Pat McCormick, the first diver to win gold medals in the 3-meter and 10-meter events at back-to-back Olympics, died Tuesday. She was 92.
McCormick, who also served on the organizing committee for the 1984 Summer Olympics in Los Angeles, died of natural causes at an assisted living home in Santa Ana, California, of natural causes, The Orange County Register reported.
Competing in the Summer Games in Helsinki in 1952 and in Melbourne in 1956, McCormick became the first diver -- and still the only woman -- to sweep the gold medals in consecutive Olympics, according to the Los Angeles Times. She won both the springboard and platform events, according to the newspapers.
Pat McCormick, Olympic diver from Seal Beach, dies at 92 https://t.co/9NGoj2WIka— O.C. Register (@ocregister) March 11, 2023
Her son, Tim McCormick, was born five months before the 1956 Olympics, according to The Associated Press.
Pat McCormick held that Olympic diving distinction until she was tied by Greg Louganis in 1988, the Register reported.
McCormick, a native of Seal Beach, California, won the James E. Sullivan Award for best amateur athlete in the U.S. in 1956, according to the newspaper.
Her daughter, Kelly Robertson, competed on the same Olympic teams as Louganis, according to the AP. She took silver on the springboard during the Los Angeles Games in 1984 and a bronze in the same event four years later in Seoul, South Korea.

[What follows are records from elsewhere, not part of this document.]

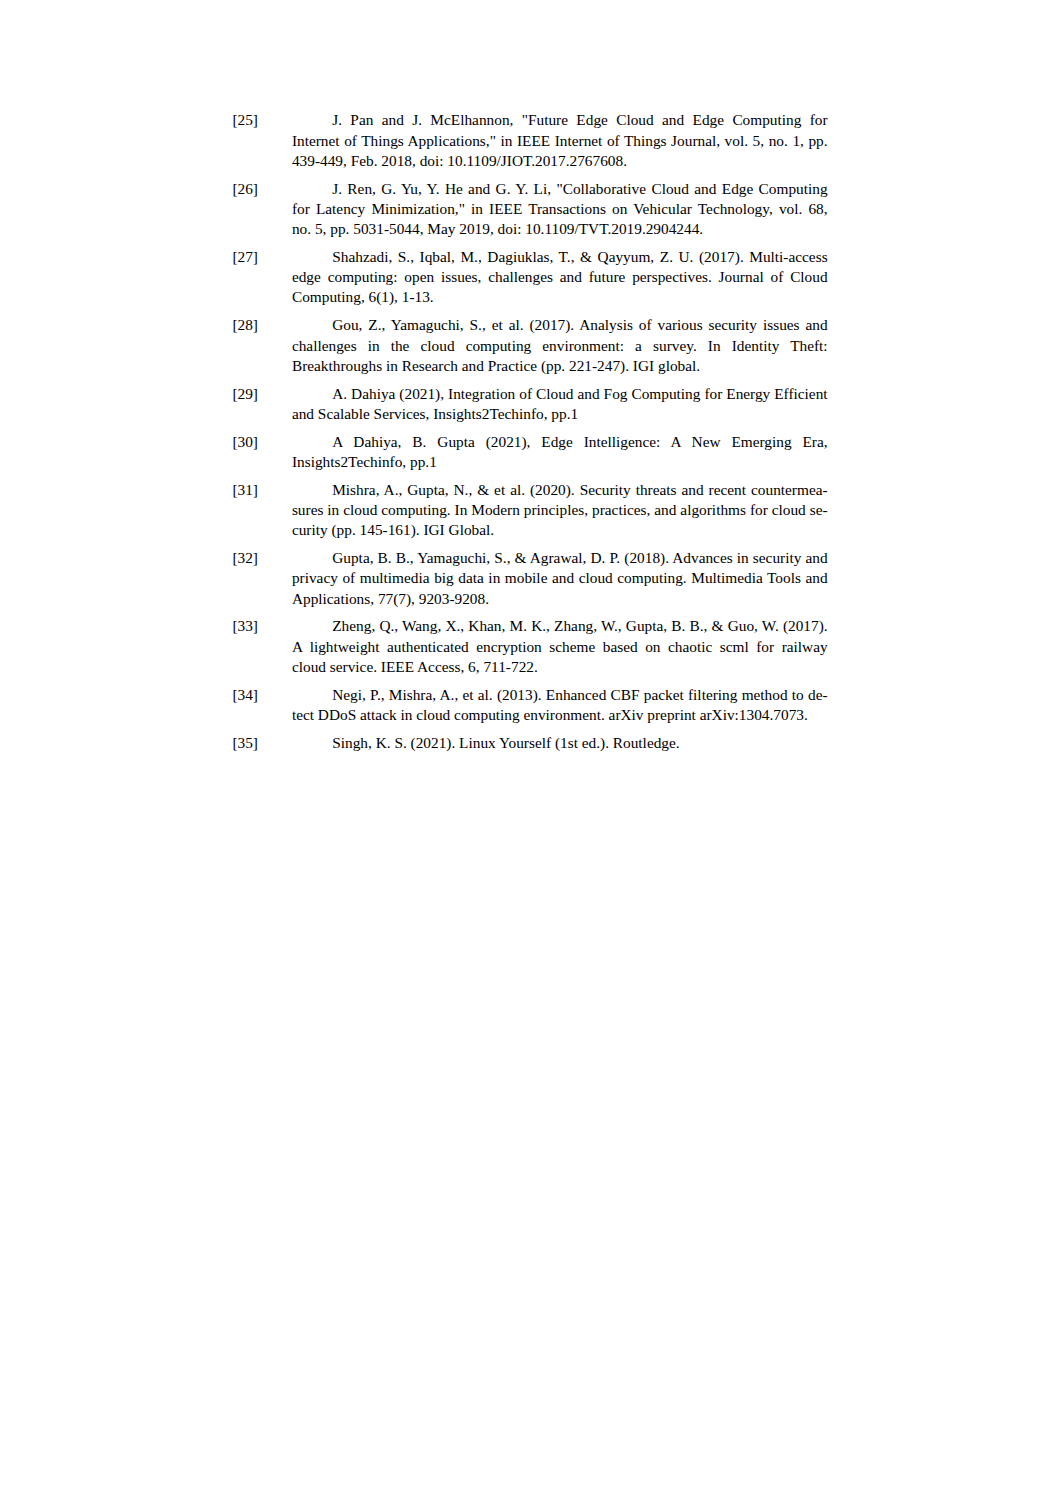[25] J. Pan and J. McElhannon, "Future Edge Cloud and Edge Computing for Internet of Things Applications," in IEEE Internet of Things Journal, vol. 5, no. 1, pp. 439-449, Feb. 2018, doi: 10.1109/JIOT.2017.2767608.
[26] J. Ren, G. Yu, Y. He and G. Y. Li, "Collaborative Cloud and Edge Computing for Latency Minimization," in IEEE Transactions on Vehicular Technology, vol. 68, no. 5, pp. 5031-5044, May 2019, doi: 10.1109/TVT.2019.2904244.
[27] Shahzadi, S., Iqbal, M., Dagiuklas, T., & Qayyum, Z. U. (2017). Multi-access edge computing: open issues, challenges and future perspectives. Journal of Cloud Computing, 6(1), 1-13.
[28] Gou, Z., Yamaguchi, S., et al. (2017). Analysis of various security issues and challenges in the cloud computing environment: a survey. In Identity Theft: Breakthroughs in Research and Practice (pp. 221-247). IGI global.
[29] A. Dahiya (2021), Integration of Cloud and Fog Computing for Energy Efficient and Scalable Services, Insights2Techinfo, pp.1
[30] A Dahiya, B. Gupta (2021), Edge Intelligence: A New Emerging Era, Insights2Techinfo, pp.1
[31] Mishra, A., Gupta, N., & et al. (2020). Security threats and recent countermeasures in cloud computing. In Modern principles, practices, and algorithms for cloud security (pp. 145-161). IGI Global.
[32] Gupta, B. B., Yamaguchi, S., & Agrawal, D. P. (2018). Advances in security and privacy of multimedia big data in mobile and cloud computing. Multimedia Tools and Applications, 77(7), 9203-9208.
[33] Zheng, Q., Wang, X., Khan, M. K., Zhang, W., Gupta, B. B., & Guo, W. (2017). A lightweight authenticated encryption scheme based on chaotic scml for railway cloud service. IEEE Access, 6, 711-722.
[34] Negi, P., Mishra, A., et al. (2013). Enhanced CBF packet filtering method to detect DDoS attack in cloud computing environment. arXiv preprint arXiv:1304.7073.
[35] Singh, K. S. (2021). Linux Yourself (1st ed.). Routledge.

McCormick later used her Olympic success as a springboard to become a motivational speaker for young people, according to the Register.
Born Patricia Joan Keller on May 12, 1930, she married Glen McCormick in 1949, according to the International Swimming Hall of Fame. Her husband was also her coach.
McCormick had a sense of humor to match her competitive spirit.
At the Helsinki Games in 1952, she was the ringleader in a practical joke played on Avery Brundage, the stern president of the U.S. Olympic Committee who would later become the head of the International Olympic Committee, the Times reported.
“There were four of us and we decided we were going to put his underwear up a flagpole (in the Olympic village),” McCormick told TeamUSA.org in 2012.
McCormick, aided by a USOC official, stole the underwear and hoisted the undergarment up the flagpole, the Times reported.
“I ran out and we got in line,” McCormick said. “We had gotten all dressed up and we marched out and took our hats off. I raised the ‘flag.’ Everybody stopped and thought, ‘Isn’t that sweet!’ -- until they looked up. And we got the heck out of there.”
McCormick was inducted into the International Swimming Hall of Fame in 1965. Her husband was enshrined 30 years later and Kelly McCormick Robertson was inducted in 1999, according to the ISHOF.